LinkedIn, Glassdoor Add Tools To Reveal Your Pay Potential (seattletimes.com)
Money isn't everything, but it counts for a lot at work. That's why work-related websites like LinkedIn and Glassdoor are adding new online tools to help professionals understand their salary potential (Editor's note: the link could be paywalled; alternate source.) From a report on the Seattle Times: LinkedIn, which calls itself the social network for professionals, is adding a service that provides members with pay information for a variety of jobs, including a break-down by such factors as location, industry, education and experience. It's based on anonymized data submitted by LinkedIn members, including details about base pay and other compensation, such as bonuses and stock grants. The new service comes two weeks after Glassdoor, a competing online job site, introduced a feature that promises to help workers determine their "personal market value" by comparing their current job title, salary and related information with data from other workers and current hiring trends. Glassdoor's site already showed information about median salaries and perks, along with employees' reviews of what it's like to work at various companies. It says the new feature can be useful for job-seekers as well as workers who might want to negotiate a raise from their current employer.
These sites are dangerous. I just went through the process of setting salary ranges for a number of new hires and the discrepancies between the self-reported sites and the commercial data brokers are fairly large.
As best I can tell, most people reporting their salaries on Glassdoor (for example) are junior people who are either inflating their title/experience, rounding up their salary, or both. Also the higher up you go in titles, the wider the variance. Without information about sample size, it's hard to know if the range for, say, a CTO in Springfield is really $80k-300k or if they just happened to have two people report their salaries (or aspirational salaries).

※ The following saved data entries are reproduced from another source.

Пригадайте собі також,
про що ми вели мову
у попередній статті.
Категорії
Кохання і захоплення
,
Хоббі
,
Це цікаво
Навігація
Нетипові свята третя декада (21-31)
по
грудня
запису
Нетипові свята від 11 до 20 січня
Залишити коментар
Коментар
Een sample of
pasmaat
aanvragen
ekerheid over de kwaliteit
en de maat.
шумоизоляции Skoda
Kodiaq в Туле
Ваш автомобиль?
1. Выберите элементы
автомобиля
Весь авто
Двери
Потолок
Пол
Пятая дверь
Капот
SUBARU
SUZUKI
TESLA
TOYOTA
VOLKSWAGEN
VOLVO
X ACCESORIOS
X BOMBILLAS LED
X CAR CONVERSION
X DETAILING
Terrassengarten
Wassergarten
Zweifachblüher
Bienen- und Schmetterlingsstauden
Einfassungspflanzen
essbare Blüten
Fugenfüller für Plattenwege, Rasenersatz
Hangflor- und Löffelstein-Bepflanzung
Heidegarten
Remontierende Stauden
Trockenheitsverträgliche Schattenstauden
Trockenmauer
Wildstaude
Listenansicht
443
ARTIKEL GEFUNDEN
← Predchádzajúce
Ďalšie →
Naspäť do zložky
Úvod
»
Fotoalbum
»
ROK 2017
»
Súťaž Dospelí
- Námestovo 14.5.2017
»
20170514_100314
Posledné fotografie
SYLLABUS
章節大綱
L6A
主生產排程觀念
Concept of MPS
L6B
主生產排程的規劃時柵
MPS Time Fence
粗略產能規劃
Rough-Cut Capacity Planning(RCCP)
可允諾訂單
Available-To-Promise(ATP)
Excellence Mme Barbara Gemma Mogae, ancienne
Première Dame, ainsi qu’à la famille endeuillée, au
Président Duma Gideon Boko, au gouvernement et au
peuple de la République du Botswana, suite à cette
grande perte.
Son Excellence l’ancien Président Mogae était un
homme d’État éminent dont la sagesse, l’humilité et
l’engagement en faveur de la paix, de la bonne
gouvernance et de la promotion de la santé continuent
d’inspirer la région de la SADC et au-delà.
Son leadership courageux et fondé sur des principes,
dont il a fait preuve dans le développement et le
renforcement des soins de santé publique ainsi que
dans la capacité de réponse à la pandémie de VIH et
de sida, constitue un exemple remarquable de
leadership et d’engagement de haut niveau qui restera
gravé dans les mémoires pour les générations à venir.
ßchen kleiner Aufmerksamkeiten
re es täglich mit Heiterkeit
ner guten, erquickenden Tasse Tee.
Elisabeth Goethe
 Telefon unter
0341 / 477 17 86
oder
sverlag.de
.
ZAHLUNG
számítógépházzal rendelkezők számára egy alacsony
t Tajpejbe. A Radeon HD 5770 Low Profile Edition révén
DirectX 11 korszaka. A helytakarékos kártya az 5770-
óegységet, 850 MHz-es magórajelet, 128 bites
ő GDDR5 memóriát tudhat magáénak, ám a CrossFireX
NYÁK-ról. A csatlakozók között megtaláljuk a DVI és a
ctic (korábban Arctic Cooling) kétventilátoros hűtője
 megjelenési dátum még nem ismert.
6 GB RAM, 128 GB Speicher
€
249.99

Self-reported salary sites are simply too easy to game to be reliable. If I wanted to depress salaries in Springfield, I could just submit some carefully designed "employees" to skew the stats. Alternatively, employees appear to already be doing that to try to get salaries raise.
Once you're out of the "junior" part of your career (say 5 years of career maturity, regardless of your title), you tend to know your market value and what your salary trajectory will be (if not, talk to your co-workers about pay - that's how executives all keep their pay high, though they communicate via lawyers, board members, and SEC filings). At that point, you're not going to report to these sites.
Employees and job seekers have ready access to these sites and use the data when negotiating raise. The problem is that HR departments have access to commercial databases compiled from actual pay-stub data. This sets up employees for some awkward conversations when they try to justify their 150% pay increase + company Ferrari because someone on Glassdoor claimed that's what their compensation is.